How do you use the tool?
Login and authenticate. As soon as you log in, you can see all the information about your virtual environment in the home screen.
When you are in the tool you can go to File–> Export to Excel to get all the information in a digestible format. Most people that are working with a customer environment will only need Tab vInfo which is the first tab.
vInfo
Gives details about the Virtual Machines and its health status like Name, Power State, Config Status, Number of CPU’s, Memory, Storage and the HW Version which is important at times when using 3rd party tools.
Other Tabs
More information can be digested but it is going to be more of an administration directive to know those specifics or if you are trying to diagnose the environment from the export sometimes it can help too.
- vCPU – Talks about all things processor from sockets to entitlements.
- vMemory – Memory utilization and overhead can help in right sizing.
- vDisk – Talks about capacity and controllers and modes.
- vPartition – which partitions are active and other disk information
- vNetwork – Adapters, IP address assignments and connected values.
- vFloppy – Interesting one if you actually use it.
- vCD – Like the floppy but geared towards the CDROM.
- vSnapshot – This one is important in that it can provide the Tools Version and upgrade flag which can be very important when migration needs the granularity.

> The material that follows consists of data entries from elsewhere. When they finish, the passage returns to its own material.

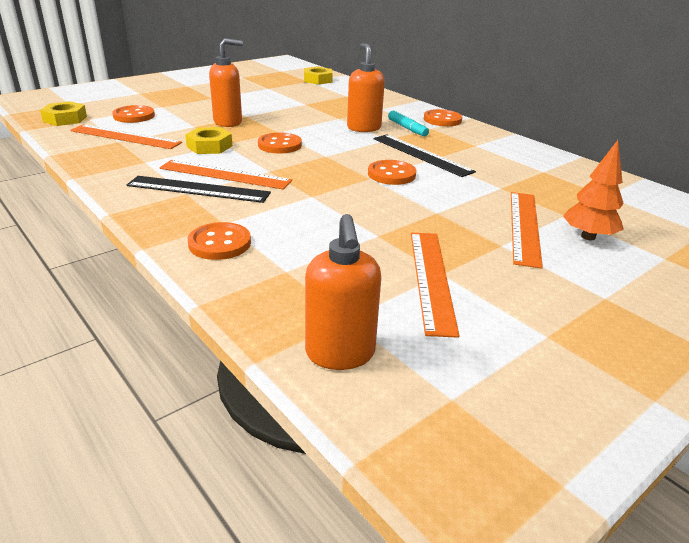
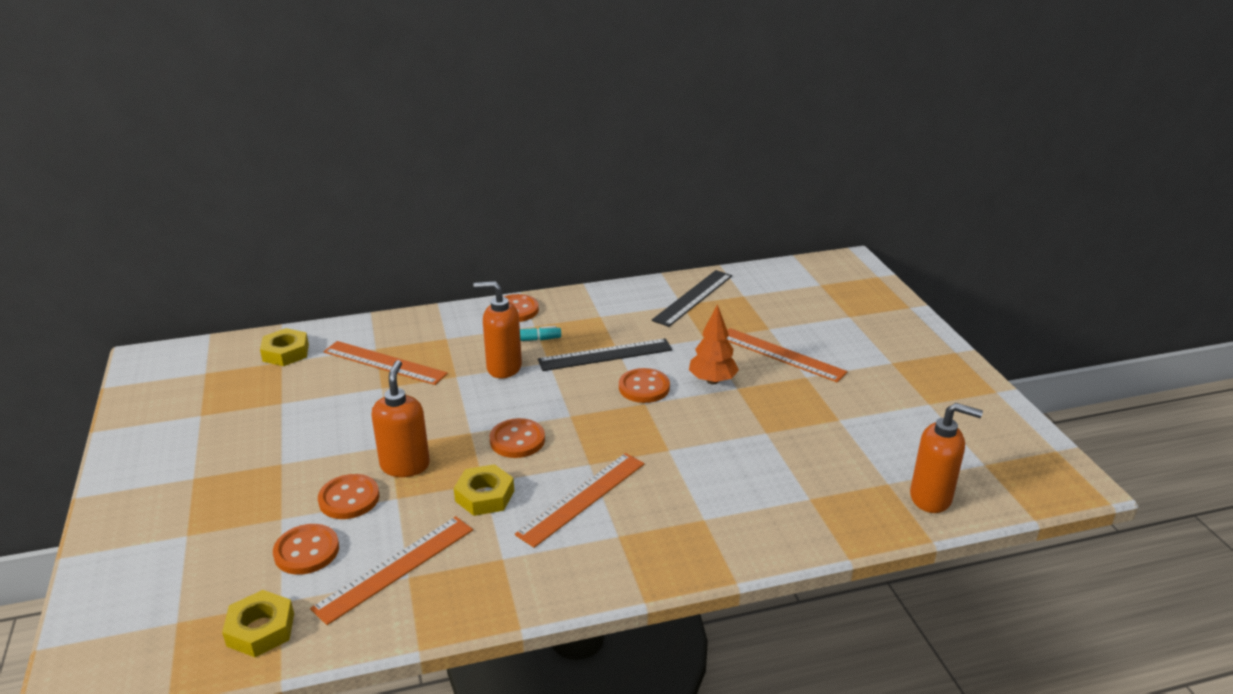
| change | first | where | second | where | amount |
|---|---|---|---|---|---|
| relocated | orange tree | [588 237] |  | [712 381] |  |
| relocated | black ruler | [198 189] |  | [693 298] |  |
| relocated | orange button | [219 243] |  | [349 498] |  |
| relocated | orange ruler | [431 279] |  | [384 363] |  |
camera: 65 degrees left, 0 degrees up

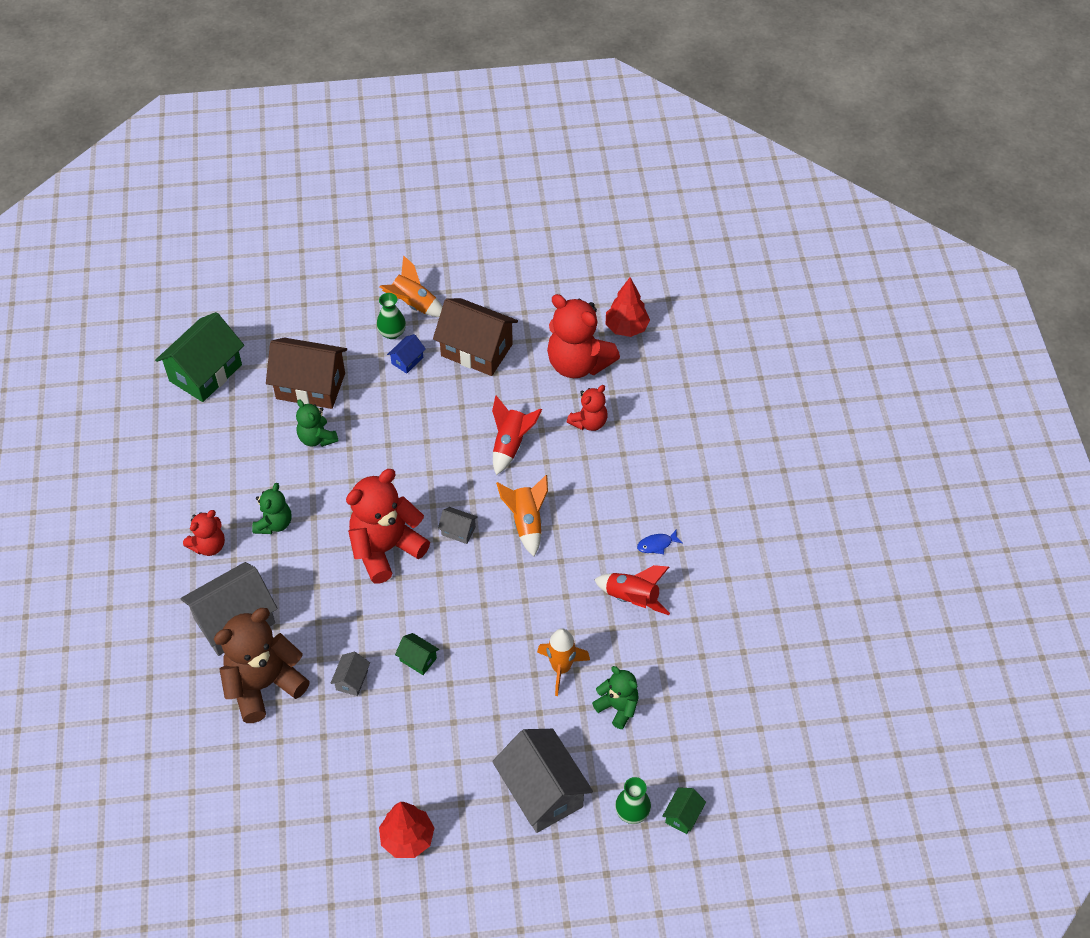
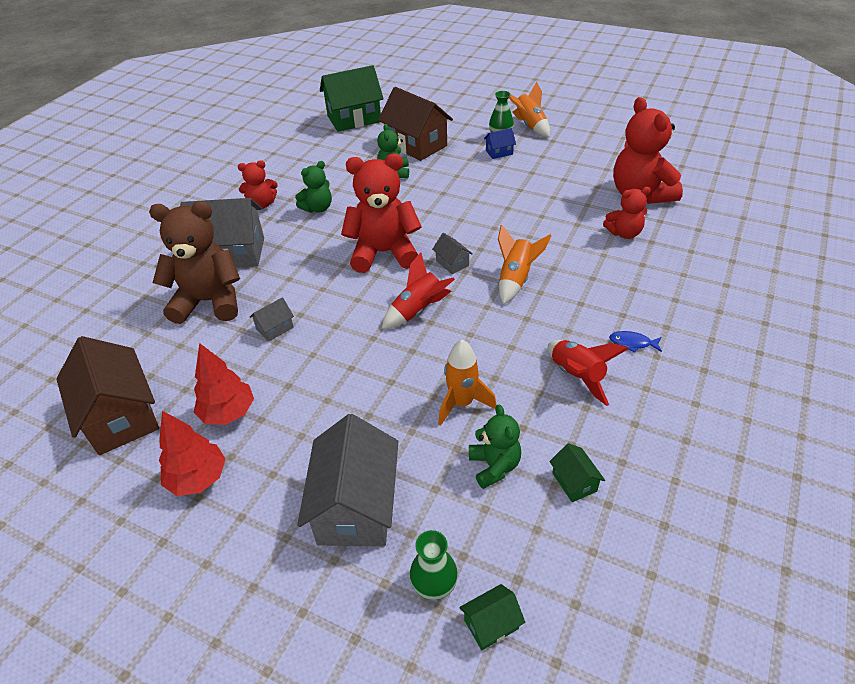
| change | first | where | second | where | amount |
|---|---|---|---|---|---|
| relocated | red tree | [626 328] |  | [228 413] |  |
| relocated | brown house | [476 350] |  | [121 416] |  |
| relocated | red rocket | [510 445] |  | [418 311] |  |
| relocated | green house | [418 659] |  | [574 482] |  |
camera: 35 degrees right, 10 degrees down

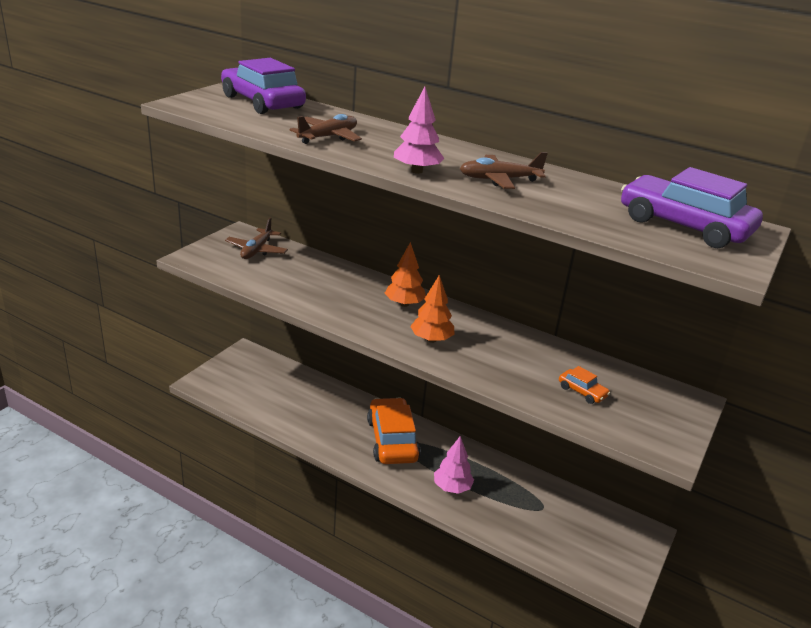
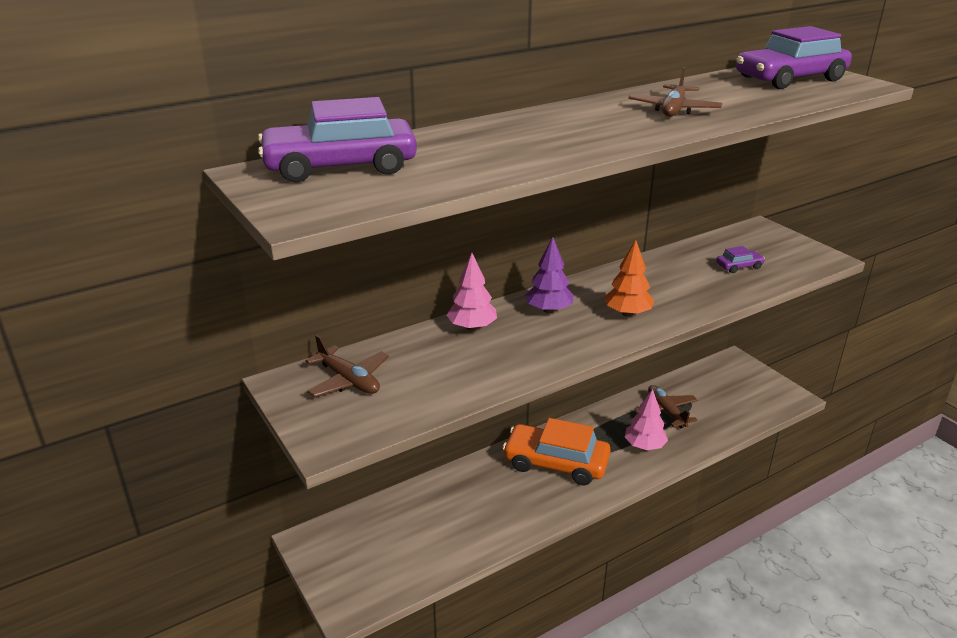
| change | first | where | second | where | amount |
|---|---|---|---|---|---|
| relocated | pink tree | [417 171] |  | [472 327] |  |
| relocated | brown plane | [328 137] |  | [666 411] |  |
| colour | orange tree | [404 304] | purple tree | [548 310] |  |
| colour | orange car | [582 391] | purple car | [739 266] |  |
camera: 60 degrees left, 0 degrees up

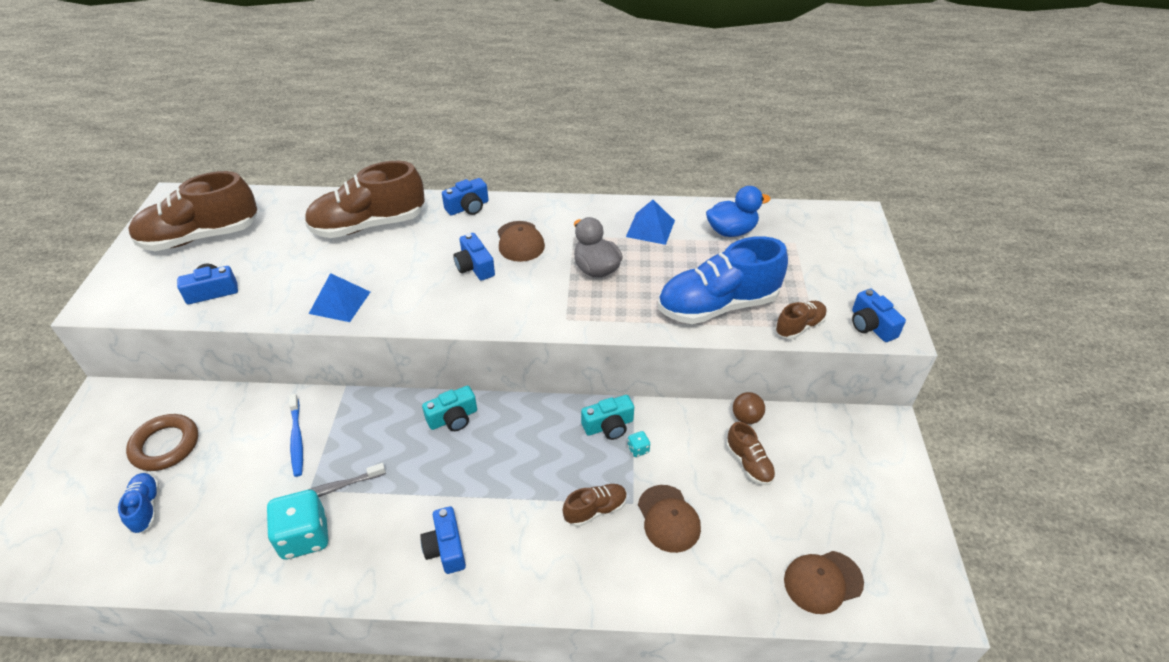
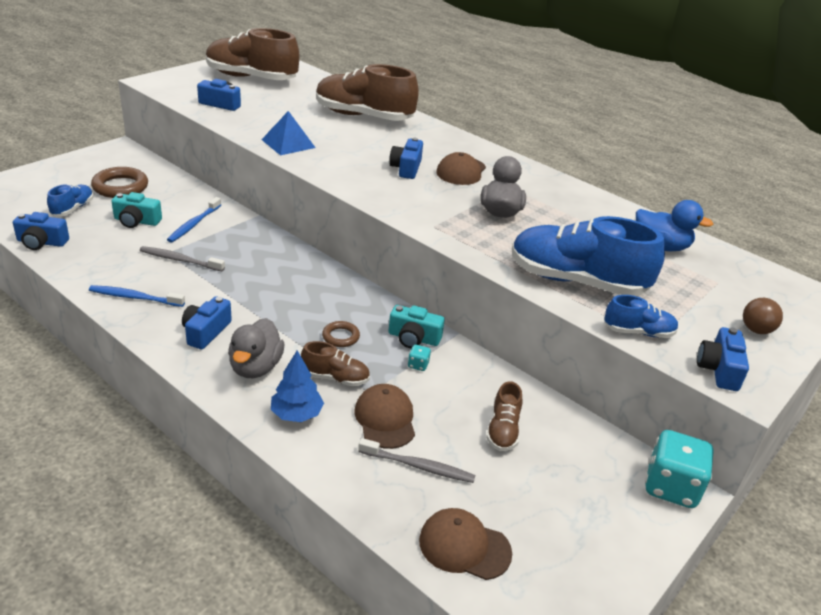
| change | first | where | second | where | amount |
|---|---|---|---|---|---|
| relocated | blue camera | [468 207] |  | [41 242] |  |
| missing | blue pyramid | [650 228] |  |  |  |
| colour | brown shoe | [799 327] | blue shoe | [638 332] |  |
| relocated | turquoise camera | [453 418] |  | [136 221] |  |
| relocated | brown ball | [746 417] |  | [756 330] |  |
| spun | brown cap | [668 518] |  | [385 419] | 150 degrees clockwise |
| relocated | turquoise dice | [304 537] |  | [671 487] |  |
| appeared |  |  | blue toothbrush | [134 297] |  |
| appeared |  |  | grey duck | [255 367] |  |
| appeared |  |  | brown ring | [340 337] |  |
| appeared |  |  | blue tree | [296 414] |  |
| appeared |  |  | grey toothbrush | [418 466] |  |
camera: 35 degrees right, 10 degrees down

- vRP – Resource Pools for VM but only if you interested in the resevations needed.
- vCluster – displays information about each cluster specific to the name and status of the cluster, along with VM’s per core on the cluster. Troubleshooting assistance for sure.
- vHBA – Again all about the name and the specifics on Name, Drive, Device Type, Bus WW Name, PCI address
- vNIC – physical network such as host name, datacenter name, cluster name, network name, driver, device type, switch, speed, duplex switch
- vSwitch – Every virtual switch is located here which can help if you are troubleshooting them or moving applications.
- vPort – All in the name and what each port does, port group, VLAN ID
- vLicense – All in the name, information on your licenses. Name of licensed product, key, labels, and expiration date. Which licenses are currently used.
- More tabs, but the ones I am familiar with and use.